_WORK INSTRUCTION:_ Report the lines of the material that carry the string "assign".

_DATA SHOWN:_

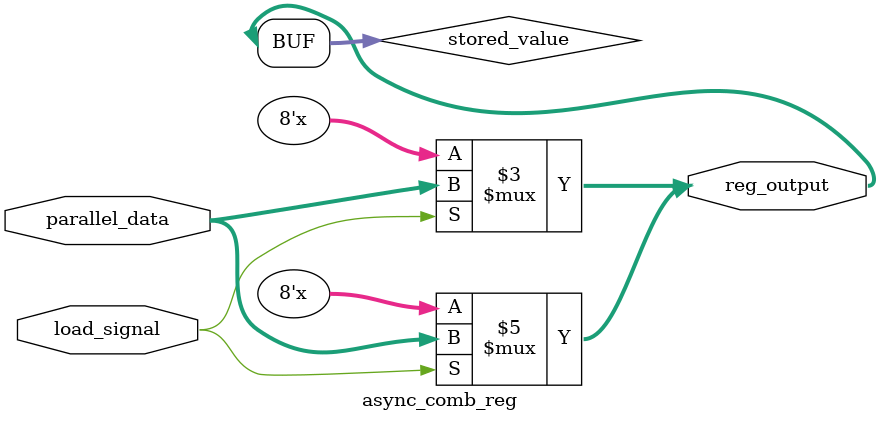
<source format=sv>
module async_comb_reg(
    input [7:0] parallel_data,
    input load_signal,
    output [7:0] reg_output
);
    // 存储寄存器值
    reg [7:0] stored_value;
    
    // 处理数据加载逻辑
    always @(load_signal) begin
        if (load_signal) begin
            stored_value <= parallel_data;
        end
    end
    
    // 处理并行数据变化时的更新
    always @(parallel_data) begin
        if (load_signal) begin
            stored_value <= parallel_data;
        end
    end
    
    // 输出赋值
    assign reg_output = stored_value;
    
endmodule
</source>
--
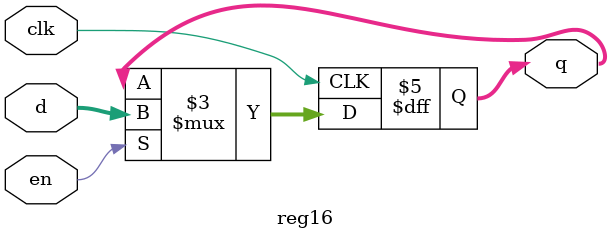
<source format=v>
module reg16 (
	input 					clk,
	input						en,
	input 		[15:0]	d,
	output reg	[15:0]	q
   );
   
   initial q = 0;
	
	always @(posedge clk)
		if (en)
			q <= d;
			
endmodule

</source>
---
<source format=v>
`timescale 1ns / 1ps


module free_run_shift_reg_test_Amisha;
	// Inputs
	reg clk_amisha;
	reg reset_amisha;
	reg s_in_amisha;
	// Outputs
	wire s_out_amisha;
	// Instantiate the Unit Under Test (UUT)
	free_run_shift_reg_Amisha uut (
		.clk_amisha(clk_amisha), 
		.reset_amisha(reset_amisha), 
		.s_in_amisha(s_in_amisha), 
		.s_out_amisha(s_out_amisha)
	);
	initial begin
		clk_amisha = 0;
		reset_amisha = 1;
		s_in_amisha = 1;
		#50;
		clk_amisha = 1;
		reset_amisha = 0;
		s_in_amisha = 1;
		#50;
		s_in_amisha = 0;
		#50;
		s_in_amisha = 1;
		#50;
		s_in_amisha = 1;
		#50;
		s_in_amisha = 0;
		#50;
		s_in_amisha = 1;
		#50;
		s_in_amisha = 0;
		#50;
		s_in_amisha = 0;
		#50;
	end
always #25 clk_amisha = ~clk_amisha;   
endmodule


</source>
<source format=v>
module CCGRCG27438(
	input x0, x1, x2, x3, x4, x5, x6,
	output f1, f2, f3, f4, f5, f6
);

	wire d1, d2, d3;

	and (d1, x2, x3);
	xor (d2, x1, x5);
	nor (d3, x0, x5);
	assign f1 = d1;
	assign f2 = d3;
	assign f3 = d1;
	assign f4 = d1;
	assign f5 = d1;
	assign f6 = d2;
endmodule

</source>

_SOLUTION TO THIS EXERCISE:_
    assign reg_output = stored_value;
	assign f1 = d1;
	assign f2 = d3;
	assign f3 = d1;
	assign f4 = d1;
	assign f5 = d1;
	assign f6 = d2;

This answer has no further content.